__Required work__.
Find each line in the entries below that contains the string "first", matching case exactly, and copy those lines.

__Provided records__.
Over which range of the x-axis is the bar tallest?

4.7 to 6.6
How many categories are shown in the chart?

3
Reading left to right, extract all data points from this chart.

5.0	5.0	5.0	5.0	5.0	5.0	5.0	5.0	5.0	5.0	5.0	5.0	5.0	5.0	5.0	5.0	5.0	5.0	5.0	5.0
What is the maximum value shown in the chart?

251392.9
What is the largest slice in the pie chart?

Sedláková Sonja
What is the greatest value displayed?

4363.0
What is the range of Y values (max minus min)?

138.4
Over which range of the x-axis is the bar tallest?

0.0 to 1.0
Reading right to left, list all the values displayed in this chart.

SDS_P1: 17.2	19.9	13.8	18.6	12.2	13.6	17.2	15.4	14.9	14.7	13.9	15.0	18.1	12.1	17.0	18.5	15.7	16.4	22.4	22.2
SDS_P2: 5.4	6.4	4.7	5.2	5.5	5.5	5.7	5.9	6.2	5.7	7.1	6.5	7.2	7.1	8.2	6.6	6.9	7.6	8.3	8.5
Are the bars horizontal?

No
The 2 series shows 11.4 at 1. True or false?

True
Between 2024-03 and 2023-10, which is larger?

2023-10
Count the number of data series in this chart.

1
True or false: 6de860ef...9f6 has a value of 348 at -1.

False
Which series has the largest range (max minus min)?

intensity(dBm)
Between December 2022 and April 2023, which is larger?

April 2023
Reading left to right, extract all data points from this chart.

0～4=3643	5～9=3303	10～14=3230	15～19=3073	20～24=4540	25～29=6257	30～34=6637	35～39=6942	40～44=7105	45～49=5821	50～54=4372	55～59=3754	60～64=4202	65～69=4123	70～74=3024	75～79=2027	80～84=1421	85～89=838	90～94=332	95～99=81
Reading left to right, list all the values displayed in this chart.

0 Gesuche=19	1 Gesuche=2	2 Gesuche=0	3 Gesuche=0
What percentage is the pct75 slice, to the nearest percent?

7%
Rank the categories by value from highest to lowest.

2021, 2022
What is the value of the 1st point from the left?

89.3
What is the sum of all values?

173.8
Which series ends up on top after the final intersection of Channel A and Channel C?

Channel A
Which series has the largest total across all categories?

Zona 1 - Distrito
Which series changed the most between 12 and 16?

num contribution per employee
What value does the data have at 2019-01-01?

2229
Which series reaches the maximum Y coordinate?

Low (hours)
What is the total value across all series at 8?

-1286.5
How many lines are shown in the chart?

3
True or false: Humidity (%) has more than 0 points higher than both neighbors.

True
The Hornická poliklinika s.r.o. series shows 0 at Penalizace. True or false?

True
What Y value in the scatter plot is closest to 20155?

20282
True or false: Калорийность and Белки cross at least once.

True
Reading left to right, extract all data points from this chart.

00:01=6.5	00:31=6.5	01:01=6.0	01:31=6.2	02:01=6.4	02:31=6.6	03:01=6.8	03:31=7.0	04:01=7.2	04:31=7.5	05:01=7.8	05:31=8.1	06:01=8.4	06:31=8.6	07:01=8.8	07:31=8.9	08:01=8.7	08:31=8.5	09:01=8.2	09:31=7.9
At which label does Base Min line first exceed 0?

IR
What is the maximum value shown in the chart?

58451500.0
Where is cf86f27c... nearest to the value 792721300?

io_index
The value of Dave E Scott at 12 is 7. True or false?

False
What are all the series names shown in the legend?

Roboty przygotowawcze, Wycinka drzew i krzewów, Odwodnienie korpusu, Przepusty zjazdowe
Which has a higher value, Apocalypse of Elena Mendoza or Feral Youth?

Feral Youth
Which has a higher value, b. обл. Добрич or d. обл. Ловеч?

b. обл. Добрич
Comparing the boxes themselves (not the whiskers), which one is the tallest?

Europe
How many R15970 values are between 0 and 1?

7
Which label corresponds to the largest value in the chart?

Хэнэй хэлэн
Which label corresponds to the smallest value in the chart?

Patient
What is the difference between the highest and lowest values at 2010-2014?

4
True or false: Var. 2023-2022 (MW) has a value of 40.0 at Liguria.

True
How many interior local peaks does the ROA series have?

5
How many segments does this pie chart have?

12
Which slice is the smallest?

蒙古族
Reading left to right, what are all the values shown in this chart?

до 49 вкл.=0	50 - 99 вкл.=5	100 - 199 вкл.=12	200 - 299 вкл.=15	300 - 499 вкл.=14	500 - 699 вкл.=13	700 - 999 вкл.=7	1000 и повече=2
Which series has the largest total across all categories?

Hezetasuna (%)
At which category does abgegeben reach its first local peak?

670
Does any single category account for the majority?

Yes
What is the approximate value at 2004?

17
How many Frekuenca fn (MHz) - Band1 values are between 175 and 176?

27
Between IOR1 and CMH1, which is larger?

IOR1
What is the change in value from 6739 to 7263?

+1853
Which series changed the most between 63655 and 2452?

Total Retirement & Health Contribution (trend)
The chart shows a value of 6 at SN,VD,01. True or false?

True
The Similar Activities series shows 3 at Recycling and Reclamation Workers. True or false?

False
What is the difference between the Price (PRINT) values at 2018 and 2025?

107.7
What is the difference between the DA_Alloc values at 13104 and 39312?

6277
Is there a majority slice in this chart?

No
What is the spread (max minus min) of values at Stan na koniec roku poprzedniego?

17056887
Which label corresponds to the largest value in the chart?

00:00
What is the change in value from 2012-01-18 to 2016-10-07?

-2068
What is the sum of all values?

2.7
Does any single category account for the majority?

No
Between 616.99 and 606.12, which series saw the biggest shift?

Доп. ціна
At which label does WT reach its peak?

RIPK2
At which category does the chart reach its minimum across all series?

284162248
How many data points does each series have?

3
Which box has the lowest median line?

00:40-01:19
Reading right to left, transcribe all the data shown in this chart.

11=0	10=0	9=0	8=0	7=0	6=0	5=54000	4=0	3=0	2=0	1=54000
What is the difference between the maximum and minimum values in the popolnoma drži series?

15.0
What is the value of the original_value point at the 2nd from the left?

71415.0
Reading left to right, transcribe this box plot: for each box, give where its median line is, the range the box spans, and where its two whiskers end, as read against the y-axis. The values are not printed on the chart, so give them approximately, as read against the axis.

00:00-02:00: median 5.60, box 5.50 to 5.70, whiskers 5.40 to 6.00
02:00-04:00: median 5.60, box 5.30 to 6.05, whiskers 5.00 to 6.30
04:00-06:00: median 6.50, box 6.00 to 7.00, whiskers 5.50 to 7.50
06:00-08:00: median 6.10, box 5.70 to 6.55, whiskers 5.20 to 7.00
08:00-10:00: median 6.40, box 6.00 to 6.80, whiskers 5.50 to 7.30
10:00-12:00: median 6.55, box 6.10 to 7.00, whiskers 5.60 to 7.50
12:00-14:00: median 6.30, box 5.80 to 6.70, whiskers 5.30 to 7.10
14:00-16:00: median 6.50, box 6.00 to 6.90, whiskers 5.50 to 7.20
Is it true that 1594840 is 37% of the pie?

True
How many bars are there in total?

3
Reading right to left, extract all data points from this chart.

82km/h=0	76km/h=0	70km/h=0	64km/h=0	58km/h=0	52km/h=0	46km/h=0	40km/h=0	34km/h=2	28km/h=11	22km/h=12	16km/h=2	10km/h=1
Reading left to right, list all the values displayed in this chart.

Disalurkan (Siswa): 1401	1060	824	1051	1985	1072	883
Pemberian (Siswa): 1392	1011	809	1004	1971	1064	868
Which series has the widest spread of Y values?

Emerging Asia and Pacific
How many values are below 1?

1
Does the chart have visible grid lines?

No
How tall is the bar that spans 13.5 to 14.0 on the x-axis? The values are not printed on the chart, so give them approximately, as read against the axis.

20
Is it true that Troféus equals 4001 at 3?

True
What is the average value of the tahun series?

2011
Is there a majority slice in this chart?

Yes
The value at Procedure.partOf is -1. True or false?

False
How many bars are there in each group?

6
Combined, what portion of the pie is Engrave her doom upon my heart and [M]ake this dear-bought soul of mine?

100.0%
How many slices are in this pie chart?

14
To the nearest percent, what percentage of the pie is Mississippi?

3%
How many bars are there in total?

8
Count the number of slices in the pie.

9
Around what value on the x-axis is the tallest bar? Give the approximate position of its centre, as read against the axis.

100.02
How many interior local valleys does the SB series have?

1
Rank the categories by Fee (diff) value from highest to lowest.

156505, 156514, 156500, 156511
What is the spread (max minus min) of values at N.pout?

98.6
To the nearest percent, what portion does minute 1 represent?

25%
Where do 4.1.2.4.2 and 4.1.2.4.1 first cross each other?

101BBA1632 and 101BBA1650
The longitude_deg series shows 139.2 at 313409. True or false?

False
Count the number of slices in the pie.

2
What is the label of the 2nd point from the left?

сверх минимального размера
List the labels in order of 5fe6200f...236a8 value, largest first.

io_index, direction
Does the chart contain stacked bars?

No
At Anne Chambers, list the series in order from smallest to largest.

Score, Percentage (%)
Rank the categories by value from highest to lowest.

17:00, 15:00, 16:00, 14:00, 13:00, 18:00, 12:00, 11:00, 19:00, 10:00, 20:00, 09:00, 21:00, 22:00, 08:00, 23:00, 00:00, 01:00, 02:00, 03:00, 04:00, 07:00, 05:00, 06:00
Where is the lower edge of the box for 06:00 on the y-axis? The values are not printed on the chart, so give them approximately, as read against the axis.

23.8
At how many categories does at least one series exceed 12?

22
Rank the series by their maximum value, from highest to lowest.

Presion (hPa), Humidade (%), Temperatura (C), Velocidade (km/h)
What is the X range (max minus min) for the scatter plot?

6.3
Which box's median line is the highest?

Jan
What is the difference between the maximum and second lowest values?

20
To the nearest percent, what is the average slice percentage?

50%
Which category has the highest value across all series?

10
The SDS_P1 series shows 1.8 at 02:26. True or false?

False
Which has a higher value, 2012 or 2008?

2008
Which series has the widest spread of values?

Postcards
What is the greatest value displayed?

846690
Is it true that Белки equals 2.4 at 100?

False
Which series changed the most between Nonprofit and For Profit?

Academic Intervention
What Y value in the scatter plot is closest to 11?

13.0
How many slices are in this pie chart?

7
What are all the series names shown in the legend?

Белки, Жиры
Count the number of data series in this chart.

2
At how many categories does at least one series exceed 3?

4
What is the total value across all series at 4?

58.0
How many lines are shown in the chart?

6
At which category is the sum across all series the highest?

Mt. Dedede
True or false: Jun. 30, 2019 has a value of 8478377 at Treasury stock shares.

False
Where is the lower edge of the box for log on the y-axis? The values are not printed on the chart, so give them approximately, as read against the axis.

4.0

__Response to the exercise__.
At which label does Base Min line first exceed 0?
At which category does abgegeben reach its first local peak?
Where do 4.1.2.4.2 and 4.1.2.4.1 first cross each other?
List the labels in order of 5fe6200f...236a8 value, largest first.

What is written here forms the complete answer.